== GIVEN PASSAGE

Pholadidea is a taxonomic genus of marine bivalve molluscs in the subfamily Martesiinae of the family Pholadidae (the piddocks). Most members of Pholididea bore into shale, soft rock and coral for shelter, with the exception of Pholididea (Hatasia) wiffenae, which is a wood-borer.

==Appearance==

The Pholididea are distinguished from the other genera in Martesiinae by having only on umbonal-ventral sulcus, a longitudinally-divided mesoplax, and either no metaplax and hypoplax, or a single plate caused by deposition of calcite in the periostratum.

==Occurrence==
Pholididea is known from the Eocene to the Holocene, while the subgenus P. (Hatasia) is known only from the Holocene. Species have been reported from the Palaeocene and Late Cretaceous, but these likely belong in other genera.

====
== INFORMATION SUPPLIED

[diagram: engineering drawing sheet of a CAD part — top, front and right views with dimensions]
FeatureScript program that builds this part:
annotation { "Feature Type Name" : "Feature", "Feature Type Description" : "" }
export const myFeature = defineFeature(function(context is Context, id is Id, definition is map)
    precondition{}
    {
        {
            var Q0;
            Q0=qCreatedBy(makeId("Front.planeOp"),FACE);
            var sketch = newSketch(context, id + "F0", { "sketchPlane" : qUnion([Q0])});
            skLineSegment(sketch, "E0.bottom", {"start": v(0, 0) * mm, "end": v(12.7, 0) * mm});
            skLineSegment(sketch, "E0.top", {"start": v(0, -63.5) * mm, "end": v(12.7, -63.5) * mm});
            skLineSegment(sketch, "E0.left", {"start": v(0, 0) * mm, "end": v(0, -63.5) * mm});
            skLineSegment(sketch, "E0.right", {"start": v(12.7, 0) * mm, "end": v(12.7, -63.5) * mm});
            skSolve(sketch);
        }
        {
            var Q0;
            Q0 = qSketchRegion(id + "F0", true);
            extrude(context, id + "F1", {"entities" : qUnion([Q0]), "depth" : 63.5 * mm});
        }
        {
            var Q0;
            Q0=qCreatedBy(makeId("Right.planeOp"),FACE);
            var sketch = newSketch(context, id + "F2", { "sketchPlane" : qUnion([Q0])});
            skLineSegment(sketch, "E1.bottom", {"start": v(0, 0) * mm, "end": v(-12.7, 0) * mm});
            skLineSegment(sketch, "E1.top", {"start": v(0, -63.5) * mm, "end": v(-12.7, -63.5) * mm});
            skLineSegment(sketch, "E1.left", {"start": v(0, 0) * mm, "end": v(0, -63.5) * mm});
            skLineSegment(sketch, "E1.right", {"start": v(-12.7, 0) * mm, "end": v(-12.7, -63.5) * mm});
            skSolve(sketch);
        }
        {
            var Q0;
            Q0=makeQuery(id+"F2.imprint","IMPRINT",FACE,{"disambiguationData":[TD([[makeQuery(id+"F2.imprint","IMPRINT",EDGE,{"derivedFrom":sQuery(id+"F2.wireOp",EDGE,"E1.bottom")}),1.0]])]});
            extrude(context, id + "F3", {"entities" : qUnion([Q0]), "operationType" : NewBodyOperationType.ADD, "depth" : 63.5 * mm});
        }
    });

====

WHAT NEEDS TO BE DONE >> Can you repeat the Pholadidea passage in full, word for word? The records have nothing to do with the Pholadidea passage.

TASK OUTPUT >>
Pholadidea is a taxonomic genus of marine bivalve molluscs in the subfamily Martesiinae of the family Pholadidae (the piddocks). Most members of Pholididea bore into shale, soft rock and coral for shelter, with the exception of Pholididea (Hatasia) wiffenae, which is a wood-borer.

==Appearance==

The Pholididea are distinguished from the other genera in Martesiinae by having only on umbonal-ventral sulcus, a longitudinally-divided mesoplax, and either no metaplax and hypoplax, or a single plate caused by deposition of calcite in the periostratum.

==Occurrence==
Pholididea is known from the Eocene to the Holocene, while the subgenus P. (Hatasia) is known only from the Holocene. Species have been reported from the Palaeocene and Late Cretaceous, but these likely belong in other genera.